# [EXERCISE INSTRUCTIONS]
With the line containing "Figure 10. Example" as the start and the line containing "Table 9. Intrarater" as the end, transcribe that span of the entries below exactly, including both.

# [INPUT RECORDS]
##########

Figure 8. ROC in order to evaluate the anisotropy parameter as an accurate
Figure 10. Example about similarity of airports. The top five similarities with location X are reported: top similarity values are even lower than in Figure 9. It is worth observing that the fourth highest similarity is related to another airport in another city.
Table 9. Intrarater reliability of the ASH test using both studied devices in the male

##########

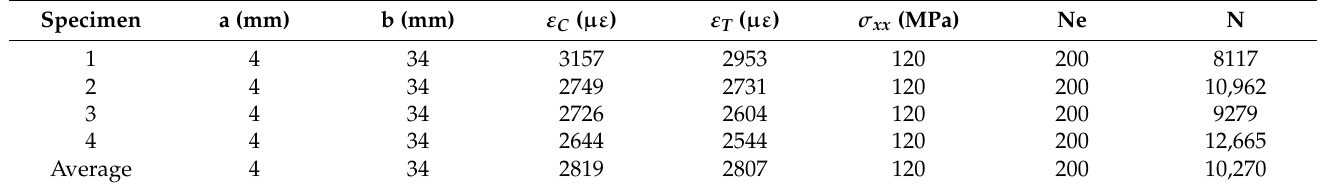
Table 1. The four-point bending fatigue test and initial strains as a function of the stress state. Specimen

##########

# [RESULT OF THIS TASK]
Figure 10. Example about similarity of airports. The top five similarities with location X are reported: top similarity values are even lower than in Figure 9. It is worth observing that the fourth highest similarity is related to another airport in another city.
Table 9. Intrarater reliability of the ASH test using both studied devices in the male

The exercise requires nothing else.